-- Data records follows --

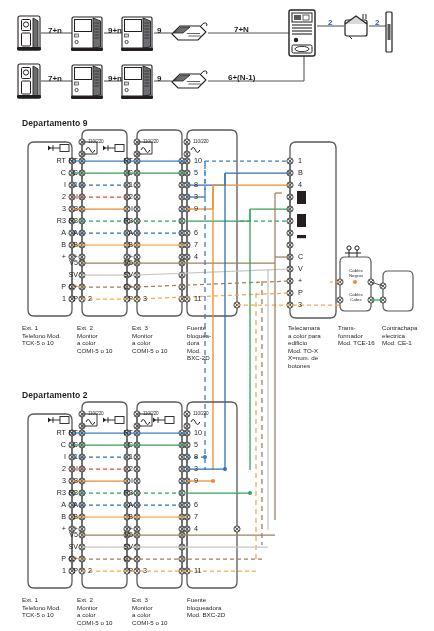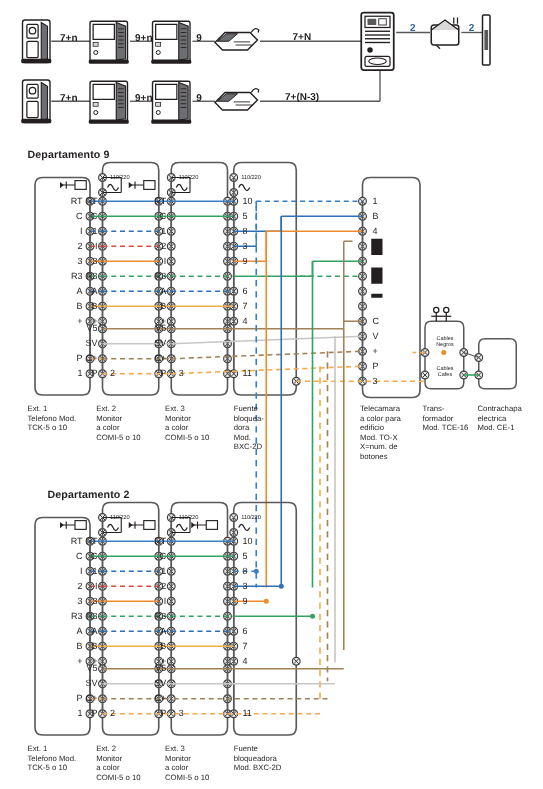--- a/index.html
+++ b/index.html
@@ -155,27 +155,27 @@
   </svg>
 
   <div class="topnum" style="left:48px;top:26px;">7+n</div>
   <div class="topnum" style="left:108px;top:26px;">9+n</div>
   <div class="topnum" style="left:157px;top:26px;">9</div>
   <div class="topnum" style="left:234px;top:25px;">7+N</div>
 
   <div class="topnum" style="left:48px;top:74px;">7+n</div>
   <div class="topnum" style="left:108px;top:74px;">9+n</div>
   <div class="topnum" style="left:157px;top:74px;">9</div>
-  <div class="topnum" style="left:228px;top:73px;">7+(N-3)</div>
+  <div class="topnum" style="left:228px;top:73px;">6+(N-1)</div>
 
   <div class="topnum blue" style="left:328px;top:18px;">2</div>
   <div class="topnum blue" style="left:375px;top:18px;">2</div>
 
   <div class="sec-title" style="left:22px;top:118px;">Departamento 9</div>
-  <div class="sec-title" style="left:38px;top:390px;">Departamento 2</div>
+  <div class="sec-title" style="left:22px;top:390px;">Departamento 2</div>
 
   <svg class="layer">
     <defs>
       <g id="screw-term">
         <circle cx="0" cy="0" r="3.1" fill="#e8e8e8" stroke="#3d3d3d" stroke-width="0.9"></circle>
         <line x1="-2.1" y1="-2.1" x2="2.1" y2="2.1" stroke="#3d3d3d" stroke-width="0.8"></line>
         <line x1="-2.1" y1="2.1" x2="2.1" y2="-2.1" stroke="#3d3d3d" stroke-width="0.8"></line>
       </g>
       <g id="ac-sym">
         <path d="M0 4 q2.2 -5 4.4 0 q2.2 5 4.4 0" fill="none" stroke="#231f20" stroke-width="1"></path>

-- Data records concluded --

Required action
Each line of the records above must be repeated exactly, but no picture belongs in the copy.

Response
--- a/index.html
+++ b/index.html
@@ -155,27 +155,27 @@
   </svg>
 
   <div class="topnum" style="left:48px;top:26px;">7+n</div>
   <div class="topnum" style="left:108px;top:26px;">9+n</div>
   <div class="topnum" style="left:157px;top:26px;">9</div>
   <div class="topnum" style="left:234px;top:25px;">7+N</div>
 
   <div class="topnum" style="left:48px;top:74px;">7+n</div>
   <div class="topnum" style="left:108px;top:74px;">9+n</div>
   <div class="topnum" style="left:157px;top:74px;">9</div>
-  <div class="topnum" style="left:228px;top:73px;">7+(N-3)</div>
+  <div class="topnum" style="left:228px;top:73px;">6+(N-1)</div>
 
   <div class="topnum blue" style="left:328px;top:18px;">2</div>
   <div class="topnum blue" style="left:375px;top:18px;">2</div>
 
   <div class="sec-title" style="left:22px;top:118px;">Departamento 9</div>
-  <div class="sec-title" style="left:38px;top:390px;">Departamento 2</div>
+  <div class="sec-title" style="left:22px;top:390px;">Departamento 2</div>
 
   <svg class="layer">
     <defs>
       <g id="screw-term">
         <circle cx="0" cy="0" r="3.1" fill="#e8e8e8" stroke="#3d3d3d" stroke-width="0.9"></circle>
         <line x1="-2.1" y1="-2.1" x2="2.1" y2="2.1" stroke="#3d3d3d" stroke-width="0.8"></line>
         <line x1="-2.1" y1="2.1" x2="2.1" y2="-2.1" stroke="#3d3d3d" stroke-width="0.8"></line>
       </g>
       <g id="ac-sym">
         <path d="M0 4 q2.2 -5 4.4 0 q2.2 5 4.4 0" fill="none" stroke="#231f20" stroke-width="1"></path>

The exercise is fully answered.